Le danois Saxo Bank passe sous pavillon chinois

Par Delphine Cuny  |   |  586  mots
Le siège de Saxo Bank à Copenhague. Son nouvel actionnaire majoritaire, le constructeur chinois, parle de le développer dans toute l'Asie. (Crédits : DR)
Le constructeur auto chinois Geely grimpe à 51,5% du capital du courtier en ligne fondé il y a 25 ans. Avec l'assureur finlandais Sampo comme deuxième actionnaire, il compte l'aider à se développer en Asie et en marque blanche.

C'est un peu comme si Nissan rachetait Boursorama. Le constructeur auto chinois Geely, propriétaire de la marque suédoise Volvo et du fabricant des taxis noirs londoniens, va prendre le contrôle du courtier en ligne danois Saxo Bank. Le groupe chinois était entré au capital en mai dernier à hauteur de 30% : il grimpe à 51,5% et devient ainsi l'actionnaire majoritaire, aux côtés de l'assureur finlandais Sampo, qui précise acquérir 19,9% pour 265 millions d'euros. Ils rachètent les participations du fonds d'investissement américain TPG Capital et du conglomérat indonésien Sinar Mas, qui sortent du capital.

La transaction valorise la banque en ligne autour de 1,3 milliard d'euros, un niveau inférieur au prix d'entrée de TPG en 2011, qui espérait une introduction en Bourse dans les cinq à six ans.

Le cofondateur et directeur général de Saxo Bank, Kim Fournais, conserve ses 25,71%.

« Avec Geely, nous assurons à Saxo une position forte sur les principaux marchés en croissance en Asie, notamment en Chine.
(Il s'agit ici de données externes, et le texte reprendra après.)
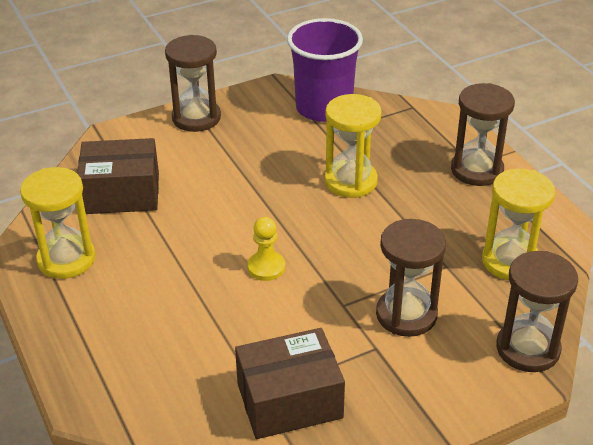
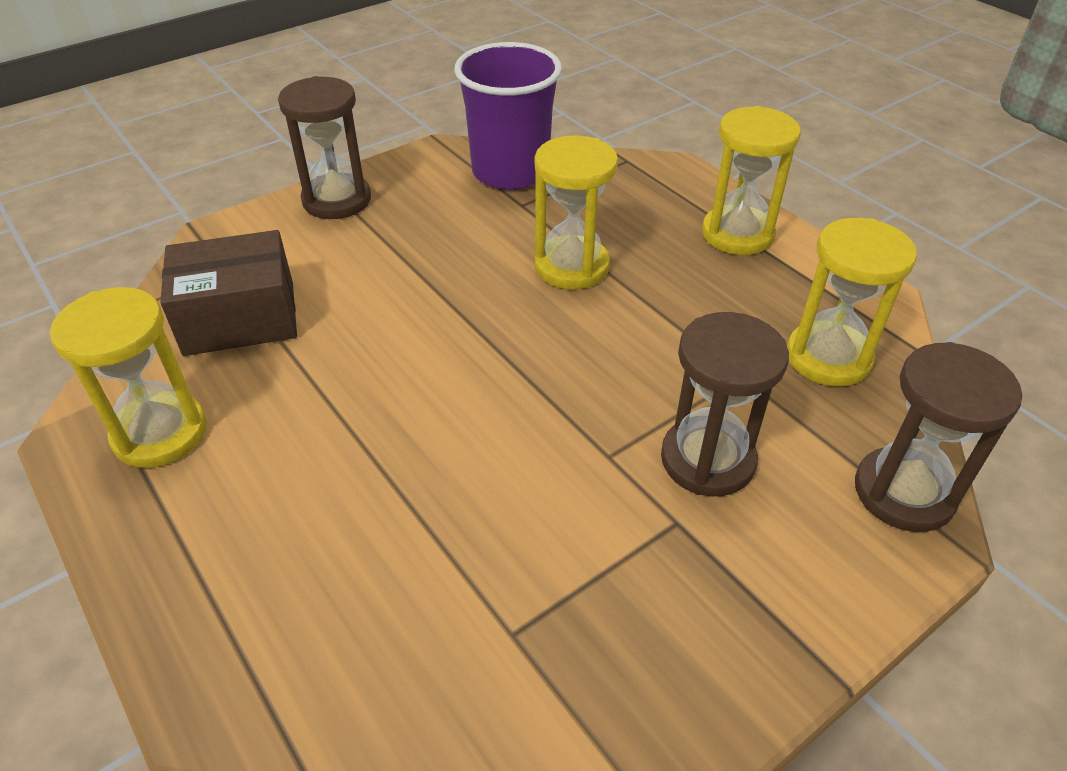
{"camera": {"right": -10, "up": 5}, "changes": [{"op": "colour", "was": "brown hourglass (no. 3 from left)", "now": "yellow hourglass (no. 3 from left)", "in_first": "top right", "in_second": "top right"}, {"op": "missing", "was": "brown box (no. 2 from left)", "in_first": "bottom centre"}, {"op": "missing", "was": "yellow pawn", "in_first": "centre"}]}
Sampo Group a un long et impressionnant historique dans les services financiers, dont Saxo Bank pourra bénéficier largement », fait-il valoir dans un communiqué.

Licorne danoise de la Fintech

Fondé il y a 25 ans, Saxo Bank, qui emploie 1.500 personnes, est rentable, avec un bénéfice net de 30,8 millions d'euros au premier semestre (+45%), pour un produit net bancaire de 209,1 millions d'euros (+7%). Les encours de ses clients atteignent 13,2 milliards d'euros. « Le groupe a été l'un des pionniers du trading en ligne et s'est positionné, au fil des années, comme le leader de l'industrie avec une offre Banking-as-a-Service (BaaS). Saxo était effectivement une Fintech bien avant que le terme ne soit créé », observait le mois dernier son PDG.

Pourquoi le groupe chinois dépense-t-il 300 millions d'euros dans la finance en ligne ? Certes, presque tous les constructeurs ont leur propre « captive » de financement auto, souvent en co-entreprise avec une banque. Or Saxo Bank est spécialisé dans le trading en ligne.

« Saxo Bank est un acteur extrêmement important pour de nombreux partenaires d'investissement de Geely en Chine », justifie le directeur financier du groupe Geely, Daniel Donghui Li, dans le communiqué commun. « Chez Geely Group, nous pensons que la technologie et la proposition de valeur de Saxo Bank peuvent être déployées avec succès dans toute l'Asie, c'est pourquoi nous sommes décidés à investir davantage dans le groupe Saxo Bank. Au cours de la dernière décennie, Saxo Bank s'est construit une solide réputation dans le monde des technologies de la finance (Fintech) et de la gestion des contraintes réglementaires (RegTech). »

De son côté, l'assureur finlandais, qui a vendu sa propre activité bancaire à Danske Bank il y a dix ans mais est le premier actionnaire de Nordea Bank, voit un autre potentiel du courtier danois, sur le marché BtoB (business-to-business) :

« Saxo Bank est une licorne exceptionnellement intéressante dans la sphère Fintech des pays nordiques et Sampo est ravi de participer à son développement global », estime le PDG de Sampo, Kari Stadigh.

« Saxo dispose d'une plateforme de trading unique qui, selon nous, est la meilleure du marché et offre un grand potentiel mondial pour développer les partenariats en marque blanche avec les institutions financières, les investisseurs et les family offices. »

Le groupe Geely n'est pas le seul conglomérat chinois à s'intéresser à une institution financière européenne. Le mois dernier, Legend Holdings, propriétaire du fabricant informatique Lenovo, a acquis 90% de la Banque internationale à Luxembourg (BIL) pour 1,48 milliard d'euros.